Alright. Cool. I dig that you and Liam were together making music. You should do something serious together down the road. Guest vocals.
“Me and Liam? Yeah. Totally. We love the Cancer Bats. They are super nice dudes. A band like Cancer Bats are such an inspiration to us. They are an underground band who have made their following just by going out there and touring relentlessly. It’s been a very slow build for them – they have probably been a band for close to 15 years now. It’s inspirational. They are never gonna get played on the radio. They are never gonna get that type of mainstream success. But they have a huge underground following and they have rabid fans. For us, that is what we are aiming for, too.”
Right on. I have one last one for you. I understand that you are already working on some new material.
Can you talk a little bit about that?
“Sure. We actually have a weekly recording session. We get together and demo stuff and work on music every single week. Normally we aren’t around in the summer. This year we are home a bunch. We are making a big use out of that. We are being productive. In winter when we are doing songwriting, we are Canadian and part of our experience is winter, but to be 100% honest it can be very uninspiring. It’s cold out. You can’t leave the house. You do it, but you don’t love it. Now, this is inspiring. You go out, you get the nice weather. I leave my house and enjoy Toronto. I haven’t done that in almost a decade, you know? It’s been really nice. It’s been great to be around my friends and family and all that kind of stuff, going to all of the barbeques that we’d usually see our friends at while we are away touring – or the shows they are going to that we can’t attend. It’s nice to be able to do some of that this summer. Having that familiarity of home, we are putting all of those good feelings into our music right now. We are definitely evolving as a band.”

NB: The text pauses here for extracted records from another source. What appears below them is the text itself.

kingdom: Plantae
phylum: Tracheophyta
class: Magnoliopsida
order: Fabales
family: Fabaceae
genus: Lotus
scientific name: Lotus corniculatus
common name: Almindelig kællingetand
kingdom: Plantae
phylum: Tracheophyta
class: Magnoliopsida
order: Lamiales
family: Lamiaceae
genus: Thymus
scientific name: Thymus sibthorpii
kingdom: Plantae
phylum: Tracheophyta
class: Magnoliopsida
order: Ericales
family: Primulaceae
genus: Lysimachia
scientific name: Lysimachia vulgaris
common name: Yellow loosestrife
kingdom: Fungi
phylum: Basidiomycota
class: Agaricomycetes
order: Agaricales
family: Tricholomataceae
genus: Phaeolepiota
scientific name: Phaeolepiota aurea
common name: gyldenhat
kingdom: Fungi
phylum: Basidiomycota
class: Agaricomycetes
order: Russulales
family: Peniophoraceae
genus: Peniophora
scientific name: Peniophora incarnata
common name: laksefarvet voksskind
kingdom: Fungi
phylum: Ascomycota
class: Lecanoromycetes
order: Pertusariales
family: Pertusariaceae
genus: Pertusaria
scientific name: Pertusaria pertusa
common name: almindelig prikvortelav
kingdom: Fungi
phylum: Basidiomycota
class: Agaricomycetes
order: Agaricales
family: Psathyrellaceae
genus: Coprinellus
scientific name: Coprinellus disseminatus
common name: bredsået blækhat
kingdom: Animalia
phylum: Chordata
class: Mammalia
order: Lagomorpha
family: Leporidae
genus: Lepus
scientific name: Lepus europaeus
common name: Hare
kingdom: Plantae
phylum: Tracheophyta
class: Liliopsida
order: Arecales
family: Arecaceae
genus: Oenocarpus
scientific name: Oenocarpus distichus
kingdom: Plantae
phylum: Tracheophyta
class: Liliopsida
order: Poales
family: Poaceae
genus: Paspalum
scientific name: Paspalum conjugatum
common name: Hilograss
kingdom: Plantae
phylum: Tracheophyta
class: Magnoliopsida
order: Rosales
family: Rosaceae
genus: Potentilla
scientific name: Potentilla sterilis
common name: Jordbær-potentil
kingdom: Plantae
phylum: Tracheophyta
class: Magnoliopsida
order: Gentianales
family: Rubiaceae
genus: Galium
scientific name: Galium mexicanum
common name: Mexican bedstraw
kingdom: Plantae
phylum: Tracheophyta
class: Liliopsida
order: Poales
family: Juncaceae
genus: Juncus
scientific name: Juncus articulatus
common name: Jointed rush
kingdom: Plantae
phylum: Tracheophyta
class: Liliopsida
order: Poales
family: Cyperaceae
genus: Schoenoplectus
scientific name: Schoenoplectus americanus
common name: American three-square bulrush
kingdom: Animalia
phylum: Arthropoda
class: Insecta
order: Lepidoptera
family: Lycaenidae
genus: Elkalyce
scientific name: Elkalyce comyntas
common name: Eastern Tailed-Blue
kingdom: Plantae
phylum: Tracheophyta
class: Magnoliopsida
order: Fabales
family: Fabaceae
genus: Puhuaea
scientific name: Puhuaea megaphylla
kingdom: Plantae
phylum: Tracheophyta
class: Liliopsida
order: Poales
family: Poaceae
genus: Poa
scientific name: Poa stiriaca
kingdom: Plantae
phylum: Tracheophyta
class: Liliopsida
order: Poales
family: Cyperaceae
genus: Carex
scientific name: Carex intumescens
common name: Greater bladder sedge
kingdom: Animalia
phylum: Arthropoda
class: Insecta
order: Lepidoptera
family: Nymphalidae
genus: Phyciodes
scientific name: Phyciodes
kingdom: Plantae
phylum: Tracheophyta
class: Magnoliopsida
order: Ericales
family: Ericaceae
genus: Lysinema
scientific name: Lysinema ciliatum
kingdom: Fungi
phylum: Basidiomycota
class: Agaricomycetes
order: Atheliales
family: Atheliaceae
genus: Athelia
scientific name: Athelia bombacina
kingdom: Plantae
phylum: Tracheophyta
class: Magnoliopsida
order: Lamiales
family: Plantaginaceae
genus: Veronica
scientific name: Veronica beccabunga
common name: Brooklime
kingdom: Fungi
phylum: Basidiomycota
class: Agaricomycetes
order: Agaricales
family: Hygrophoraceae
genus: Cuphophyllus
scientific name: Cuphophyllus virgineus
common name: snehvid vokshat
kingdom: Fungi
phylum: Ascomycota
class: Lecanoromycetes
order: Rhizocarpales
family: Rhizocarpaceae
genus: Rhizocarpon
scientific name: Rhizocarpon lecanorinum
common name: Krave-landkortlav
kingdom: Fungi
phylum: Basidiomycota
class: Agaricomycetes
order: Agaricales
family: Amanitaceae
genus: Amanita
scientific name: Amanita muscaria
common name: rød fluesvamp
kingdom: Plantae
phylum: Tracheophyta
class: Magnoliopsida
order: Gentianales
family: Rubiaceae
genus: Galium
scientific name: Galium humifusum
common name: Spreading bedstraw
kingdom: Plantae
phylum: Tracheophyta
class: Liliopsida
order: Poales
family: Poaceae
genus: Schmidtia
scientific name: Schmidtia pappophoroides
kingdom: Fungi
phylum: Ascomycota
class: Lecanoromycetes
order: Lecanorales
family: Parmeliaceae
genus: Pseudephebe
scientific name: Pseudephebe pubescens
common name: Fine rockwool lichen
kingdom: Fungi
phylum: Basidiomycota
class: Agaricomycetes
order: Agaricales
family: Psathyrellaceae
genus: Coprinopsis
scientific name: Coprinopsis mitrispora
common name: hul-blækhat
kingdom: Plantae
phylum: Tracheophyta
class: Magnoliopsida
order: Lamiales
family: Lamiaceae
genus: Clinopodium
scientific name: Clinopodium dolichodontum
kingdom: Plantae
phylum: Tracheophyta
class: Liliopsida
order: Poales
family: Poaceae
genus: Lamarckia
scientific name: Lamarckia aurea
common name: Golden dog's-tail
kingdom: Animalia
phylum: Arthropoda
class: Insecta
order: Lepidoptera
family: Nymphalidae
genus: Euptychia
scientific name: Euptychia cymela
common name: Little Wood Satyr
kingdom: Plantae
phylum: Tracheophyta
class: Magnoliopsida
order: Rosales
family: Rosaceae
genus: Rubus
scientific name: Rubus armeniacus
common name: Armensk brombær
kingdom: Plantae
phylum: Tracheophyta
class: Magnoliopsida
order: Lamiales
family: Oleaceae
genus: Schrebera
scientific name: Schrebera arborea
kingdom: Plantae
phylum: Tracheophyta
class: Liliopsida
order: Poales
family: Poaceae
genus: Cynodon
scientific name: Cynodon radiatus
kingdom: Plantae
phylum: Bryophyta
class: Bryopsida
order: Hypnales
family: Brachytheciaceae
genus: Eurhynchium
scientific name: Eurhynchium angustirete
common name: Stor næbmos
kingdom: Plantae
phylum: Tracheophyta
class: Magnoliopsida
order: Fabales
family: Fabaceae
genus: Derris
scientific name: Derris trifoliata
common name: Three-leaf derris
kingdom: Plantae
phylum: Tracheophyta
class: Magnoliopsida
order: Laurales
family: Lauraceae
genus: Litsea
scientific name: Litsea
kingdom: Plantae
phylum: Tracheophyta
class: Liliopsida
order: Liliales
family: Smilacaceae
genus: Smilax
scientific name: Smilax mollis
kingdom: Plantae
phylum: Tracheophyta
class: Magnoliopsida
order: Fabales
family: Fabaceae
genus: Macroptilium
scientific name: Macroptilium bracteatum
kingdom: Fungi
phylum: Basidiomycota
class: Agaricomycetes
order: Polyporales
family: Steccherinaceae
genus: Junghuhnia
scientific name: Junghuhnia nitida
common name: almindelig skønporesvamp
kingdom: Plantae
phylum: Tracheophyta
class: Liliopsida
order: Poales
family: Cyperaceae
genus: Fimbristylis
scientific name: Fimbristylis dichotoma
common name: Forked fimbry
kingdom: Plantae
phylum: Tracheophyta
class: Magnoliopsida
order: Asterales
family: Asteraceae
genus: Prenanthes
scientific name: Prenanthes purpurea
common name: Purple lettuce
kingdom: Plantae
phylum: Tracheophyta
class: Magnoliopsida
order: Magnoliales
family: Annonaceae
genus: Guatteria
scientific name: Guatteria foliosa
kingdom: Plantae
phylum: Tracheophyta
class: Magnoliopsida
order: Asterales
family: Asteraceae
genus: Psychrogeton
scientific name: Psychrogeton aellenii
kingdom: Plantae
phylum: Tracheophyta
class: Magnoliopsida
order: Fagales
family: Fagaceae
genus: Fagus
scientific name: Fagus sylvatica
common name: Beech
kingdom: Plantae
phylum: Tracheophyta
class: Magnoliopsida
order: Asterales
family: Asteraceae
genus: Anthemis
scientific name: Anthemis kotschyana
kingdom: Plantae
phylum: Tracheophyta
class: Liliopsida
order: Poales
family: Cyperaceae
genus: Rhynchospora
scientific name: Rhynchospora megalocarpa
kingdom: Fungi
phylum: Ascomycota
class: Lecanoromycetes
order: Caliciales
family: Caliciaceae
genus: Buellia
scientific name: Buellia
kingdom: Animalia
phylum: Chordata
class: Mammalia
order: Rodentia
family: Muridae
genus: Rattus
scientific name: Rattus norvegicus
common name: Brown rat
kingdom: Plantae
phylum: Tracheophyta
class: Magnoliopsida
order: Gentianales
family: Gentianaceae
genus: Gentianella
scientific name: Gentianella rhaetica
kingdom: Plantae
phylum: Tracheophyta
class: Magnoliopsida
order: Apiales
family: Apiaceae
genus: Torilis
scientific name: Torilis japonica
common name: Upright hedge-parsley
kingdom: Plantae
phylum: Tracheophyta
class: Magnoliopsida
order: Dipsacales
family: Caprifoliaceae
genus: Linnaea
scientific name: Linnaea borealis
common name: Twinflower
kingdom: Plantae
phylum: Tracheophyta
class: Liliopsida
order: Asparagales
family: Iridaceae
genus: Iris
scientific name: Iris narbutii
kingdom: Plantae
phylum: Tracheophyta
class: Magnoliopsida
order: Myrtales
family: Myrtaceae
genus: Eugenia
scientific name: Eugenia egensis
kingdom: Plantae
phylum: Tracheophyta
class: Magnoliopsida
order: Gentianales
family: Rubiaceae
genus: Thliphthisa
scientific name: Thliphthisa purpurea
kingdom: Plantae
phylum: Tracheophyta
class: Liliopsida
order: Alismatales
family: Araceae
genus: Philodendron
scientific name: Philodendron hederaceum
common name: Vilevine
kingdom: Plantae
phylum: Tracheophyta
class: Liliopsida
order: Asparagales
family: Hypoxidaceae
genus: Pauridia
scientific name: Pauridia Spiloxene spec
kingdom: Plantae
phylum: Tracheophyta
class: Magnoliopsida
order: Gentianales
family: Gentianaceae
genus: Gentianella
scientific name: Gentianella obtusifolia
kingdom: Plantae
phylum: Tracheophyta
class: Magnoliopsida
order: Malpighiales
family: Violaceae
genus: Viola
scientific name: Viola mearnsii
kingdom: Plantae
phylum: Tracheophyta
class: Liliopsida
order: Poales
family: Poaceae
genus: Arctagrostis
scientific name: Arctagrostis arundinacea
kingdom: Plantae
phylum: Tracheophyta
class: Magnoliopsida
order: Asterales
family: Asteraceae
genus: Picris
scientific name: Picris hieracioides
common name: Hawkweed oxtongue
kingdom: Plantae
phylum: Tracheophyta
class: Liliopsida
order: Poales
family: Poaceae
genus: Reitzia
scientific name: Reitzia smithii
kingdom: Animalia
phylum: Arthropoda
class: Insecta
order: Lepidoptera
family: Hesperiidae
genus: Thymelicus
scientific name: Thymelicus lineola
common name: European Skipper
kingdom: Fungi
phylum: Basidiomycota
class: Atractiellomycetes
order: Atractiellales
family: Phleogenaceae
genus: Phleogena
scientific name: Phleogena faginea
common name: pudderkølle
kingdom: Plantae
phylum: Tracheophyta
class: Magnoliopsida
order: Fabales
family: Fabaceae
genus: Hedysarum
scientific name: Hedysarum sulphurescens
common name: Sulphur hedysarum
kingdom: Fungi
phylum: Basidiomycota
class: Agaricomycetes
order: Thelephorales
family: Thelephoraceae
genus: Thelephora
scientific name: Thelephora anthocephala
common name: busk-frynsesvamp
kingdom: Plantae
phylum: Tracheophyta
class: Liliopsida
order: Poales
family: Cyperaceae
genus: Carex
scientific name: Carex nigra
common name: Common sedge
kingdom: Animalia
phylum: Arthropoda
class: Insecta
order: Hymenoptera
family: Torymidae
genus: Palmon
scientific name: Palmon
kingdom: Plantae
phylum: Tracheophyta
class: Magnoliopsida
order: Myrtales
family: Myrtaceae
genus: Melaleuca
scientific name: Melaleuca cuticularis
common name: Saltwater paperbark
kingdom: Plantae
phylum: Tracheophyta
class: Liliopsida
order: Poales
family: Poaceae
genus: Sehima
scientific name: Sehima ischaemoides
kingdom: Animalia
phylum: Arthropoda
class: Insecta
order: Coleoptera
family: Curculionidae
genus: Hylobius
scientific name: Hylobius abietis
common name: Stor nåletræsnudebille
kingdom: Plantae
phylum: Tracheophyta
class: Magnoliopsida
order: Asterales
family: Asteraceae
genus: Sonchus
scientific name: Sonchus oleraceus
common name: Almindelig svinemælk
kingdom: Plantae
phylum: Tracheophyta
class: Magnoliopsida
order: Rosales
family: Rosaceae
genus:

Right on. I’d heard your previous two releases. And when I first heard Never Wanna Die, I literally sat forward at one point. I don’t know whether it was the songwriting, the production, or the musicianship on the album, but it felt right away like you’d changed your game, and I’m glad it’s getting recognized.
“Thanks so much.”
Afterwards, we talked a little bit about Never Wanna Die, and then Sam Dunn, who both Daniel Dekay and Priya have done guest clips with discussing thrash metal and glam metal respectively. Both of those clips can be found on the Banger Films YouTube channel. While every band will sing themselves up as the hardest working band in their genre, Diemonds genuinely ARE one of these bands. If you haven’t yet, get out and see a live show. C.C. Diemond & Daniel Dekay are both excellent guitar shredders. Tyrone Buccione and Aiden Tranquada round out the package with Priya bringing the looks and the razor sharp voice to the package. These Steel Panther shows are a bit more expensive than a usual Diemond show, which typically runs about $10 – $12, a total deal for the fun you’ll have at one of their shows.